Spent some quality time in front of the mirror yesterday, practicing facial expressions so I can better fake being a normal person. I'll be making some first impressions soon in Texas, and if I wear my natural mask of stoned disinterest I might end up with the same quality friends as I made in Boston (this is where my friends find out whether they're optimists or pessimists). I also needed some work on that smile you give people that you pass on the street, especially the ones of the cute and female persuasions. Prior to today, my mouth had only one smiling position - corners of the lips wrapped around the ears and eyes reduced to sub-Asian width slits. After much struggle with disobedient facial muscles, the mirror yielded minor results. Oh well, at least I can frighten people away with my variety pack of terrifying grimaces.

Came back home today. The bus ride was uneventful; my seat-mate turned out to be quiet and polite. I couldn't find anything to get annoyed at, which was tremendously frustrating. As a result, I didn't sleep a wink, and finished another award-winning book that was somewhere between "OK" and "pretty decent."

The book was Forever Peace, by Joe Haldeman, a professor I took a class with at MIT. He was more interesting in real life than on paper, and much more humorous and irreverent. The book in contrast takes it self much more seriously.
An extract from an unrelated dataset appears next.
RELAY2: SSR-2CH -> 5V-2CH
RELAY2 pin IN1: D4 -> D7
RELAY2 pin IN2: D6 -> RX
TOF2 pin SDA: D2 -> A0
The plot captures one of those rare moments in 2001: A Space Odyssey where the music shifts from lullaby-esque to artificially-dramatic, and a big black pyramid appears to herald a new evolutionary or technological leap for mankind. In this case, the evolutionary leap is mental neutering, or to use Haldeman's word - "pacifying" - creating man that cannot initiate violence unless it is in self-defense. Asimov of course already explored this concept, and managed to write about it much more lightly and interestingly. For the sci-fi illiterate, I'm refering to Gaia from the extended Foundation Series. In either case, Haldeman mantra is: your balls are not in your sack, they're in your head (the one upstairs).

Texas is only a week away. Tomorrow I resume training in faking friendliness.